━━━━━ Exercise inputs
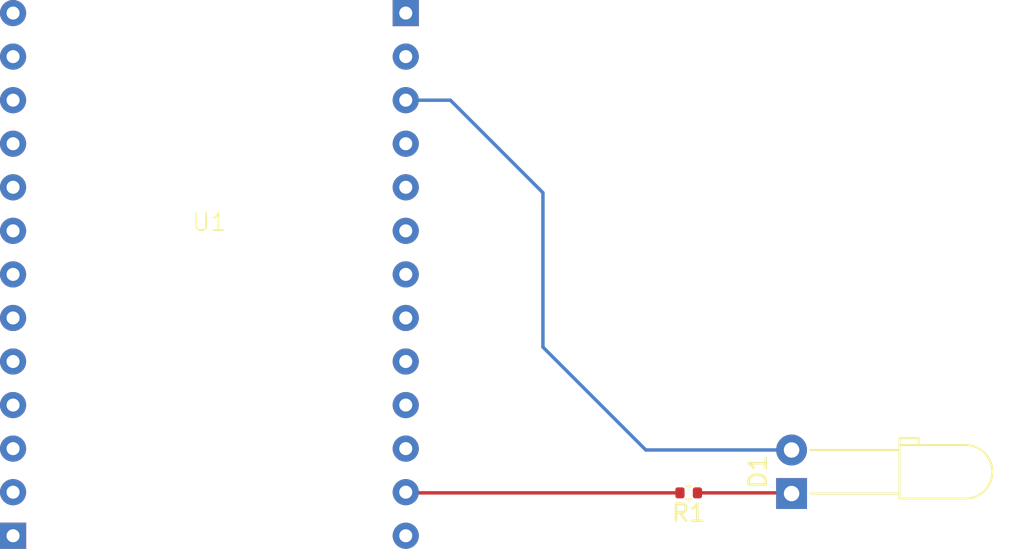
<source format=kicad_pcb>
(kicad_pcb
	(version 20240108)
	(generator "pcbnew")
	(generator_version "8.0")
	(general
		(thickness 1.6)
		(legacy_teardrops no)
	)
	(paper "A4")
	(layers
		(0 "F.Cu" signal)
		(31 "B.Cu" signal)
		(32 "B.Adhes" user "B.Adhesive")
		(33 "F.Adhes" user "F.Adhesive")
		(34 "B.Paste" user)
		(35 "F.Paste" user)
		(36 "B.SilkS" user "B.Silkscreen")
		(37 "F.SilkS" user "F.Silkscreen")
		(38 "B.Mask" user)
		(39 "F.Mask" user)
		(40 "Dwgs.User" user "User.Drawings")
		(41 "Cmts.User" user "User.Comments")
		(42 "Eco1.User" user "User.Eco1")
		(43 "Eco2.User" user "User.Eco2")
		(44 "Edge.Cuts" user)
		(45 "Margin" user)
		(46 "B.CrtYd" user "B.Courtyard")
		(47 "F.CrtYd" user "F.Courtyard")
		(48 "B.Fab" user)
		(49 "F.Fab" user)
		(50 "User.1" user)
		(51 "User.2" user)
		(52 "User.3" user)
		(53 "User.4" user)
		(54 "User.5" user)
		(55 "User.6" user)
		(56 "User.7" user)
		(57 "User.8" user)
		(58 "User.9" user)
	)
	(setup
		(pad_to_mask_clearance 0)
		(allow_soldermask_bridges_in_footprints no)
		(pcbplotparams
			(layerselection 0x00010fc_ffffffff)
			(plot_on_all_layers_selection 0x0000000_00000000)
			(disableapertmacros no)
			(usegerberextensions no)
			(usegerberattributes yes)
			(usegerberadvancedattributes yes)
			(creategerberjobfile yes)
			(dashed_line_dash_ratio 12.000000)
			(dashed_line_gap_ratio 3.000000)
			(svgprecision 4)
			(plotframeref no)
			(viasonmask no)
			(mode 1)
			(useauxorigin no)
			(hpglpennumber 1)
			(hpglpenspeed 20)
			(hpglpendiameter 15.000000)
			(pdf_front_fp_property_popups yes)
			(pdf_back_fp_property_popups yes)
			(dxfpolygonmode yes)
			(dxfimperialunits yes)
			(dxfusepcbnewfont yes)
			(psnegative no)
			(psa4output no)
			(plotreference yes)
			(plotvalue yes)
			(plotfptext yes)
			(plotinvisibletext no)
			(sketchpadsonfab no)
			(subtractmaskfromsilk no)
			(outputformat 1)
			(mirror no)
			(drillshape 1)
			(scaleselection 1)
			(outputdirectory "")
		)
	)
	(net 0 "")
	(net 1 "Net-(D1-A)")
	(net 2 "Net-(D1-K)")
	(net 3 "Net-(R1-Pad2)")
	(net 4 "unconnected-(U1-GPIO_21(U0TXD)-PadP21)")
	(net 5 "unconnected-(U1-GPIO_4-PadP4)")
	(net 6 "unconnected-(U1-GPIO_5-PadP5)")
	(net 7 "unconnected-(U1-GPIO_6-PadP6)")
	(net 8 "unconnected-(U1-V3(3.3V)-PadE1)")
	(net 9 "unconnected-(U1-V3(3.3V)-PadE6)")
	(net 10 "unconnected-(U1-GPIO_0(ADC1_CH0)-PadP0)")
	(net 11 "unconnected-(U1-NC3-PadN3)")
	(net 12 "unconnected-(U1-GPIO_3(ADC1_CH3)-PadP3)")
	(net 13 "unconnected-(U1-NC4-PadN4)")
	(net 14 "unconnected-(U1-NC1-PadN1)")
	(net 15 "unconnected-(U1-GND-PadE3)")
	(net 16 "unconnected-(U1-GPIO_8-PadP8)")
	(net 17 "unconnected-(U1-GPIO_10-PadP10)")
	(net 18 "unconnected-(U1-EN-PadE2)")
	(net 19 "unconnected-(U1-GPIO_2(ADC1_CH2)-PadP2)")
	(net 20 "unconnected-(U1-GPIO_18-PadP18)")
	(net 21 "unconnected-(U1-GPIO_20(U0RXD)-PadP20)")
	(net 22 "unconnected-(U1-GND-PadE0)")
	(net 23 "unconnected-(U1-V5(5V)-PadE4)")
	(net 24 "unconnected-(U1-NC2-PadN2)")
	(net 25 "unconnected-(U1-GPIO_7-PadP7)")
	(net 26 "unconnected-(U1-GPIO_9-PadP9)")
	(net 27 "unconnected-(U1-GPIO_1(ADC1_CH1)-PadP1)")
	(footprint "Resistor_SMD:R_0402_1005Metric" (layer "F.Cu") (at 93.5 81 180))
	(footprint "LED_Cube_Periph:ESP32-C3" (layer "F.Cu") (at 65.55 65.72))
	(footprint "LED_THT:LED_D3.0mm_Horizontal_O6.35mm_Z10.0mm" (layer "F.Cu") (at 99.5 81.04 90))
	(segment
		(start 85 72.5)
		(end 85 63.5)
		(width 0.2)
		(layer "B.Cu")
		(net 1)
		(uuid "132c17bb-c9b9-4514-bdd9-c26dfe30cceb")
	)
	(segment
		(start 79.6 58.1)
		(end 77 58.1)
		(width 0.2)
		(layer "B.Cu")
		(net 1)
		(uuid "6ea22129-c13f-47f5-851e-22945aa6dac4")
	)
	(segment
		(start 99.5 78.5)
		(end 91 78.5)
		(width 0.2)
		(layer "B.Cu")
		(net 1)
		(uuid "75030b0f-7e8a-495d-b4e0-490ffe119846")
	)
	(segment
		(start 91 78.5)
		(end 85 72.5)
		(width 0.2)
		(layer "B.Cu")
		(net 1)
		(uuid "af0d0358-14dd-4632-a6d2-ec69ebb30978")
	)
	(segment
		(start 85 63.5)
		(end 79.6 58.1)
		(width 0.2)
		(layer "B.Cu")
		(net 1)
		(uuid "bc2025fc-9a4f-4aae-9f8f-021645c9df25")
	)
	(segment
		(start 99.46 81)
		(end 99.5 81.04)
		(width 0.2)
		(layer "F.Cu")
		(net 2)
		(uuid "1d55d141-a7e5-478c-a5af-44295ded8570")
	)
	(segment
		(start 94.01 81)
		(end 99.46 81)
		(width 0.2)
		(layer "F.Cu")
		(net 2)
		(uuid "89c5b8a9-7628-4286-a6f1-316156cf49f1")
	)
	(segment
		(start 77.04 81)
		(end 77 80.96)
		(width 0.2)
		(layer "F.Cu")
		(net 3)
		(uuid "0cffe753-dbc8-4e09-ac2c-7e770e0c7694")
	)
	(segment
		(start 92.99 81)
		(end 77.04 81)
		(width 0.2)
		(layer "F.Cu")
		(net 3)
		(uuid "d11c0db7-08f5-4e69-91ab-763035c05a55")
	)
)

</source>
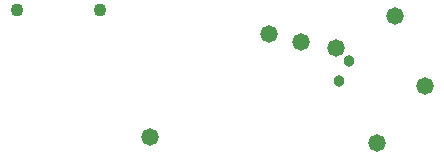
<source format=gbr>
%TF.GenerationSoftware,Altium Limited,Altium Designer,25.8.1 (18)*%
G04 Layer_Color=16711935*
%FSLAX45Y45*%
%MOMM*%
%TF.SameCoordinates,59470FF0-CD15-45DD-BB61-DC51C1D221A1*%
%TF.FilePolarity,Negative*%
%TF.FileFunction,Soldermask,Bot*%
%TF.Part,Single*%
G01*
G75*
%TA.AperFunction,ComponentPad*%
%ADD36C,1.10000*%
%TA.AperFunction,ViaPad*%
%ADD54C,1.47320*%
%ADD55C,0.96520*%
D36*
X1125000Y2025000D02*
D03*
X425000D02*
D03*
D54*
X3475000Y900000D02*
D03*
X3625000Y1975000D02*
D03*
X2825000Y1750000D02*
D03*
X2558942Y1816058D02*
D03*
X1550000Y950000D02*
D03*
X3125000Y1700000D02*
D03*
X3875000Y1375000D02*
D03*
D55*
X3232062Y1589407D02*
D03*
X3150000Y1425000D02*
D03*
%TF.MD5,8f76b3dcd277856ee853e1d9817db1be*%
M02*

</source>
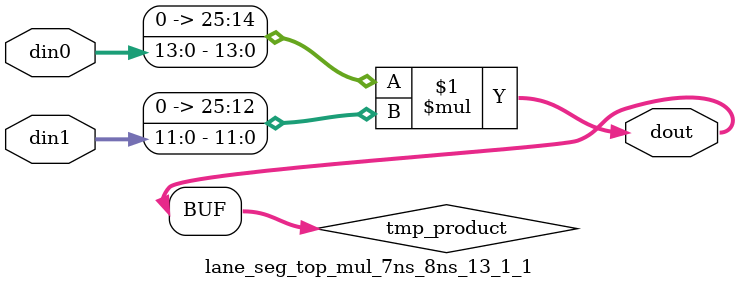
<source format=v>

`timescale 1 ns / 1 ps

  module lane_seg_top_mul_7ns_8ns_13_1_1(din0, din1, dout);
parameter ID = 1;
parameter NUM_STAGE = 0;
parameter din0_WIDTH = 14;
parameter din1_WIDTH = 12;
parameter dout_WIDTH = 26;

input [din0_WIDTH - 1 : 0] din0; 
input [din1_WIDTH - 1 : 0] din1; 
output [dout_WIDTH - 1 : 0] dout;

wire signed [dout_WIDTH - 1 : 0] tmp_product;










assign tmp_product = $signed({1'b0, din0}) * $signed({1'b0, din1});











assign dout = tmp_product;







endmodule

</source>
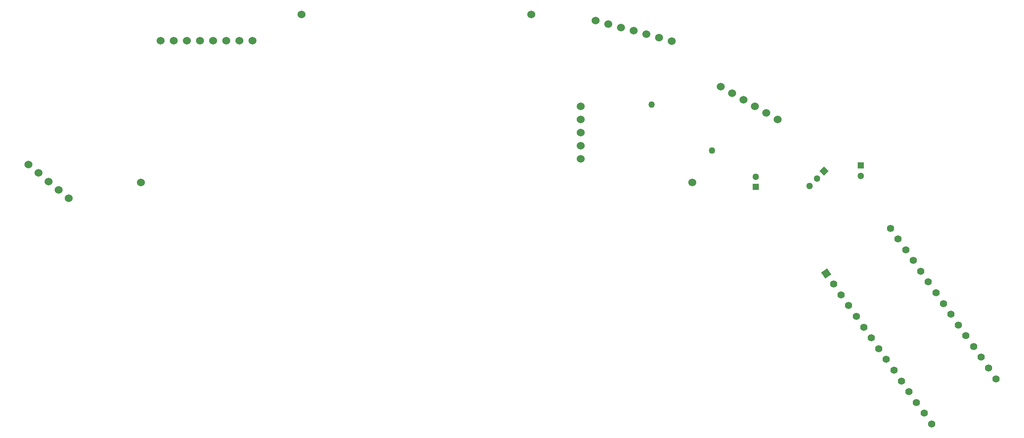
<source format=gbl>
G04*
G04 #@! TF.GenerationSoftware,Altium Limited,Altium Designer,23.5.1 (21)*
G04*
G04 Layer_Physical_Order=6*
G04 Layer_Color=16711680*
%FSLAX25Y25*%
%MOIN*%
G70*
G04*
G04 #@! TF.SameCoordinates,FF9463CB-EB02-43C4-9E9F-CA5E416C3207*
G04*
G04*
G04 #@! TF.FilePolarity,Positive*
G04*
G01*
G75*
%ADD15C,0.05118*%
%ADD16P,0.07238X4X270.0*%
%ADD17R,0.05118X0.05118*%
%ADD19P,0.07873X4X80.0*%
%ADD20C,0.05567*%
%ADD24C,0.06000*%
%ADD25C,0.05000*%
D15*
X799432Y204432D02*
D03*
X805000Y210000D02*
D03*
X838500Y212063D02*
D03*
X758500Y211437D02*
D03*
D16*
X810568Y215568D02*
D03*
D17*
X838500Y219937D02*
D03*
X758500Y203563D02*
D03*
D19*
X812057Y137766D02*
D03*
D20*
X817793Y129575D02*
D03*
X823528Y121383D02*
D03*
X829264Y113192D02*
D03*
X835000Y105000D02*
D03*
X840736Y96808D02*
D03*
X846472Y88617D02*
D03*
X852207Y80425D02*
D03*
X857943Y72234D02*
D03*
X863679Y64042D02*
D03*
X869415Y55851D02*
D03*
X875150Y47659D02*
D03*
X880886Y39468D02*
D03*
X886622Y31276D02*
D03*
X892358Y23085D02*
D03*
X941507Y57499D02*
D03*
X935771Y65691D02*
D03*
X930035Y73882D02*
D03*
X924299Y82074D02*
D03*
X918564Y90265D02*
D03*
X912828Y98457D02*
D03*
X907092Y106649D02*
D03*
X901356Y114840D02*
D03*
X895621Y123032D02*
D03*
X889885Y131223D02*
D03*
X884149Y139415D02*
D03*
X878413Y147606D02*
D03*
X872678Y155798D02*
D03*
X866942Y163989D02*
D03*
X861206Y172181D02*
D03*
D24*
X625000Y265000D02*
D03*
Y255000D02*
D03*
Y245000D02*
D03*
Y235000D02*
D03*
Y225000D02*
D03*
X636363Y330353D02*
D03*
X646022Y327765D02*
D03*
X655681Y325176D02*
D03*
X665341Y322588D02*
D03*
X675000Y320000D02*
D03*
X684659Y317412D02*
D03*
X694319Y314824D02*
D03*
X375000Y315000D02*
D03*
X365000D02*
D03*
X355000D02*
D03*
X345000D02*
D03*
X335000D02*
D03*
X325000D02*
D03*
X315000D02*
D03*
X305000D02*
D03*
X731699Y280000D02*
D03*
X740359Y275000D02*
D03*
X749019Y270000D02*
D03*
X757679Y265000D02*
D03*
X766340Y260000D02*
D03*
X775000Y255000D02*
D03*
X235000Y195000D02*
D03*
X227340Y201428D02*
D03*
X219679Y207856D02*
D03*
X212019Y214284D02*
D03*
X204358Y220711D02*
D03*
X710000Y206900D02*
D03*
X290000D02*
D03*
X412500Y335000D02*
D03*
X587500D02*
D03*
D25*
X679000Y266500D02*
D03*
X725000Y231500D02*
D03*
M02*

</source>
━━━━━━━━━━
● Directive
When the word "parameter" occurs in a line above, list that line.

● Expected answer
parameter ID = 1;
parameter NUM_STAGE = 0;
parameter din0_WIDTH = 14;
parameter din1_WIDTH = 12;
parameter dout_WIDTH = 26;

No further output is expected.